Barry White of the Scottish Futures Trust replied to my recent letter to the Herald on the subject of fiscal autonomy for Scotland, and my response is published today:
I thank Barry White of the Scottish Futures Trust for his informative reply to my letter about fiscal autonomy for Scotland.
If, as he alludes, his organisation is responsible for raising significant finance for capital investment in public infrastructure using non-traditional financing methods, then that certainly undermines the rationale for fiscal autonomy.

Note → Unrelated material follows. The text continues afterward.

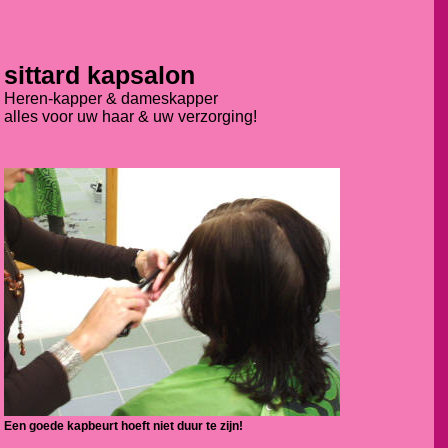
sittard kapsalon
Heren-kapper & dameskapper
alles voor uw haar & uw verzorging!
Een goede kapbeurt hoeft niet duur te zijn!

However, if the extent of public borrowing in the UK and other mature democracies detracts from the theoretical argument that making politicians more directly responsible for taxation and public spending leads to greater transparency and accountability, then surely handing a degree of de facto Scottish fiscal autonomy to a quango such as the Scottish Futures Trust must raise concerns, despite the fact that the organisation’s initial remit was to rectify various such shortcomings in relation to the PFI/PPP disasters.
Scotland’s economy already benefits from the fiscal stimulus provided by UK-wide measures such as last year’s VAT cut, and any divergence from the wider UK economy is, to an extent, addressed by the “automatic stabilisers” of a reduced taxation burden and increased benefit payments during an economic slowdown, which self-evidently confer most benefit on the worst suffering regions.
This, together with the SFT’s claimed ability to finance infrastructure investment, must mean that the justification for fiscal autonomy to address any divergence of the Scottish economy from the UK as a whole must be thin indeed.